#### WORK INSTRUCTIONS
1) From the forum thread on BCS swear expressions, reproduce the passage from "## Anicetus" to "attached almost anywhere.".
2) In the forum thread on BCS swear expressions, rewrite the paragraph that begins "They're quite common here too" more briefly while keeping its main facts.

#### STUDY TEXT
Vulgur in source language does not necessarily mean to translate to vulgur in target language.

Thanks! (Admin, please delete this all if necessary!)


----------



## Anicetus

DenisBiH said:


> Furthermore, _jebati _is used for many expressions in BCS that don't really involve any kind of f*cking. For example. _Đe si, jeb'o te!_ is a common greeting among friends here. Literally "Where are you, [he/I] f*cked you!".



I'd say that _jeb'o te_ is just a vulgar interjection with very little meaning of itself and can therefore be attached almost anywhere. 

On a side note, I'd interpret _jeb'o_ in this phrase as the so-called optative mood (like _živio!_, _dobro došao!_ etc.) rather than an incomplete perfect form, so literal translation is "fuck you!" or "may he/I fuck you!"


----------



## DenisBiH

Anicetus said:


> On a side note, I'd interpret _jeb'o_ in this phrase as the so-called optative mood (like _živio!_, _dobro došao!_ etc.) rather than an incomplete perfect form, so literal translation is "fuck you!" or "may he/I fuck you!"



You are right, optative makes much more sense. I wasn't thinking. 

On another side note, for non-BCS speakers, there are even softened expressions with _jebati _that are used primarily with children, emotionally distressed friends etc.

A child comes crying to you after having tripped and fallen. An appropriate comment:

_Pa šta je bilo, jebem mu miša?

_It can also be combined with baby talk_. __

Pa ta je bijo, ebem mu misa?
_


----------



## DenisBiH

DenisBiH said:


> I think this is as good an opportunity as any to share this short phrasebook.



Well, I might as well share this too. Praise the day when _kurac _as used colloquially got its own Wikipedia article. 

But just look at those fine nuances of meaning in phrases using _kurac_. It's perfection, a true esthetic masterpiece of human imagination and creativity.


----------



## Tassos

@DenisBIH
From what you are saying, I assume these wonderful phrases are used throughout the region and not only in Serbia? 

And to be more on the topic of swearwords, you all might like to know that the greek word for kurac is probably derived from a BCS word (it sounds exactly like the 3rd present singular of the verb *pucati - *I don't know why really, maybe someone heard the phrase puca mi kurac! and misinterpreted it ).


----------



## DenisBiH

@Tassos

They're quite common here too. The only exceptions I can see is _udario kurcem o ledinu_ which I'm not familiar with, and _Do kurca!_ which sounds a bit odd to me (I would use _(E,) u kurac!_ to convey the same meaning).

#### EXERCISE DATA
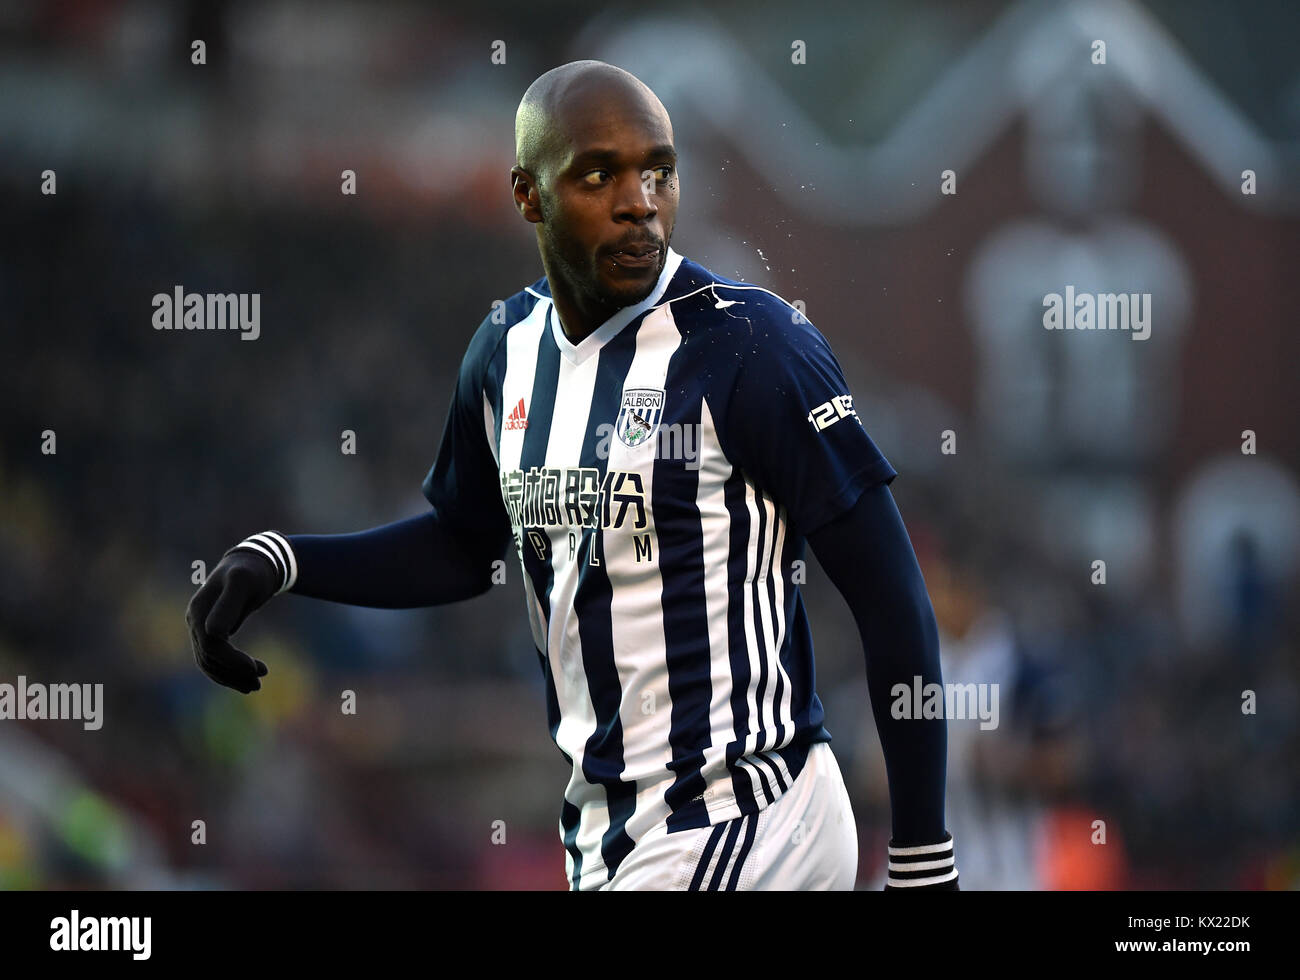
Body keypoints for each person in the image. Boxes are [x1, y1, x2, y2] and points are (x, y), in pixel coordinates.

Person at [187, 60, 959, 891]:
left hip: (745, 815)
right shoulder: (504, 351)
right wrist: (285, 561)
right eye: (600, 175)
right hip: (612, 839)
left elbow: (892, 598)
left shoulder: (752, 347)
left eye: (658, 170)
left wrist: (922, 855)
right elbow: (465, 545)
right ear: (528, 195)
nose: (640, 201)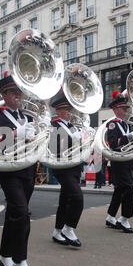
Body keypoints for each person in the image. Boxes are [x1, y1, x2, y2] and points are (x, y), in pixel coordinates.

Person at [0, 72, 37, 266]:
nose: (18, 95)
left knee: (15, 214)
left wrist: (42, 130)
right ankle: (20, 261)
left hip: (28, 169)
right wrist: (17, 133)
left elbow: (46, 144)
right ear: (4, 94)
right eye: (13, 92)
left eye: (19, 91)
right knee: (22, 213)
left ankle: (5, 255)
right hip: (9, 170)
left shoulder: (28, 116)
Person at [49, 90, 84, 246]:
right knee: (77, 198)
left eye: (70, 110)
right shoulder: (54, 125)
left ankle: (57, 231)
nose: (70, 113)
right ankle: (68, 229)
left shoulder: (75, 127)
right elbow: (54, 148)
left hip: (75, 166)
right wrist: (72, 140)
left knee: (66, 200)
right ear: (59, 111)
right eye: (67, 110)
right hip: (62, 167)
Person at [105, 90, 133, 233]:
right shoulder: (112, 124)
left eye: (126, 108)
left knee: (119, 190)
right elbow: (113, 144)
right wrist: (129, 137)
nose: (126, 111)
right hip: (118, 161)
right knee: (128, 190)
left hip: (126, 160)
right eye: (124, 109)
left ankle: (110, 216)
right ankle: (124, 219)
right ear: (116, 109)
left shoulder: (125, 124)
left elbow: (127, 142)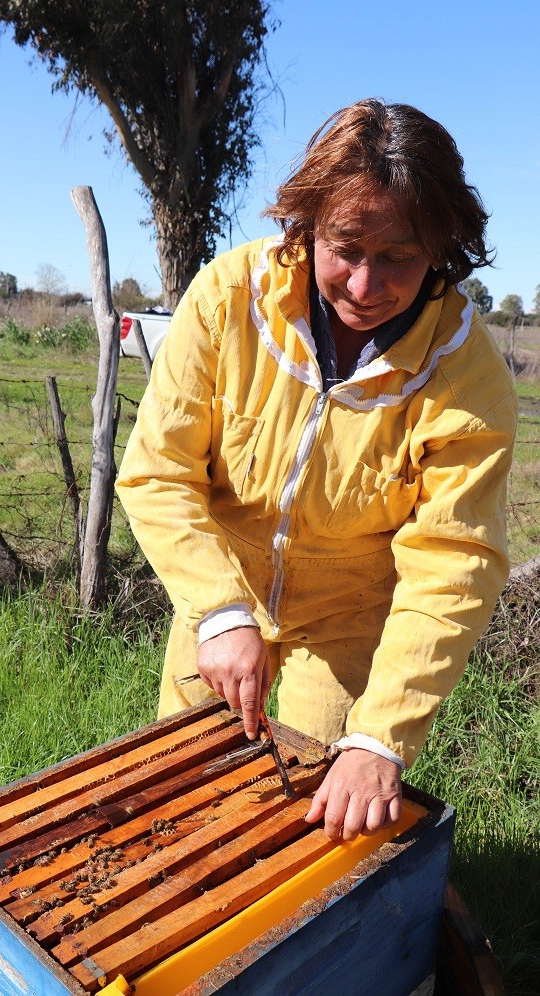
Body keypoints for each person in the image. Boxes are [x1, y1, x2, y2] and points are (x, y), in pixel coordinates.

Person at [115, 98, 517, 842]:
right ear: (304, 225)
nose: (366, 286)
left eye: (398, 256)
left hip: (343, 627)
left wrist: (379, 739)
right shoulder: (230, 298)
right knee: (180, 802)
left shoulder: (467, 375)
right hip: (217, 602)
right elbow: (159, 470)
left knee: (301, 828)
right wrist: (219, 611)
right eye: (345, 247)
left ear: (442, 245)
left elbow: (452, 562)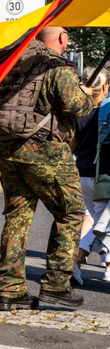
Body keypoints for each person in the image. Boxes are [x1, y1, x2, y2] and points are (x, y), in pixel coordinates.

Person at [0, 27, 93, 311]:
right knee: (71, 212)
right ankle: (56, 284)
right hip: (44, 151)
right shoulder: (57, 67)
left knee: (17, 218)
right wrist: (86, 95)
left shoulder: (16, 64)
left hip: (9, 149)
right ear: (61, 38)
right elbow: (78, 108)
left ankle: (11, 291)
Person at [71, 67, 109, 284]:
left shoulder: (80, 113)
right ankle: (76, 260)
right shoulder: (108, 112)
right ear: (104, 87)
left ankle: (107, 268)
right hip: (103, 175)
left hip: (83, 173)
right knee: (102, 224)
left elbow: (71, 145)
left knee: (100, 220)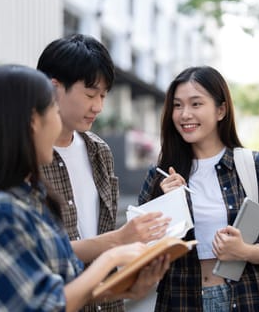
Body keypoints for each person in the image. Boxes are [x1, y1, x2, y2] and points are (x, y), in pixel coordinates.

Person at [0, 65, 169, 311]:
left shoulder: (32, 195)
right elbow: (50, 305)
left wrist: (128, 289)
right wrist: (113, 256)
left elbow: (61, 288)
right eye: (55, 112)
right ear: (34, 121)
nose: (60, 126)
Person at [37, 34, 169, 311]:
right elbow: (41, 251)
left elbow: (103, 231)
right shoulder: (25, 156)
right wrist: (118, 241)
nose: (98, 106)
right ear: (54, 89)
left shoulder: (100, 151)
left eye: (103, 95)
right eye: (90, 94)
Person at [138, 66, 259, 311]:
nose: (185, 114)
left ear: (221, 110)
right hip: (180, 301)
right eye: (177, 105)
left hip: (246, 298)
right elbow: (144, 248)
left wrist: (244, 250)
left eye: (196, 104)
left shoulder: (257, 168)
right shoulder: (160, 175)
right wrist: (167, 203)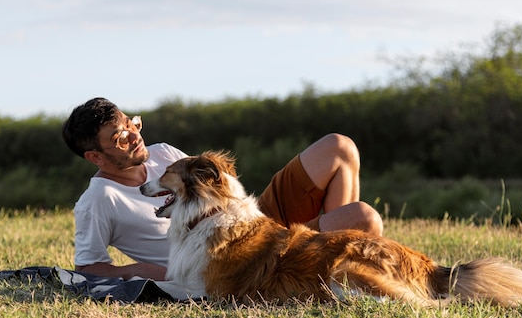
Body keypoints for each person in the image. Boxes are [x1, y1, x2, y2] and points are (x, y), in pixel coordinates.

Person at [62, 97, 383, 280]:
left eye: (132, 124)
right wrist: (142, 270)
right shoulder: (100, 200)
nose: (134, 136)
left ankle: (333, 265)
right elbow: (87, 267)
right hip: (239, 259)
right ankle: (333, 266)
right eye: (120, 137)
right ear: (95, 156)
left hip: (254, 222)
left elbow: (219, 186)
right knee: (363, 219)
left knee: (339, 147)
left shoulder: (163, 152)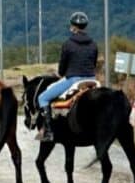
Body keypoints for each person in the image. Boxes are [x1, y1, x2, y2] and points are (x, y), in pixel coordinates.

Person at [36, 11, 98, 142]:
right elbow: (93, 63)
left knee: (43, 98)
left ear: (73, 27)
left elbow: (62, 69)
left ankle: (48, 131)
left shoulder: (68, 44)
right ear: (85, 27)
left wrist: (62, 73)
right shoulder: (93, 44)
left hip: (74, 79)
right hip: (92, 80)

#### ANSWER SECTION
1)
## Anicetus

DenisBiH said:


> Furthermore, _jebati _is used for many expressions in BCS that don't really involve any kind of f*cking. For example. _Đe si, jeb'o te!_ is a common greeting among friends here. Literally "Where are you, [he/I] f*cked you!".



I'd say that _jeb'o te_ is just a vulgar interjection with very little meaning of itself and can therefore be attached almost anywhere.

2) The phrases are common here too, with two exceptions. The poster does not know "udario kurcem o ledinu." "Do kurca!" sounds a bit odd to the poster, who would say "(E,) u kurac!" to mean the same thing.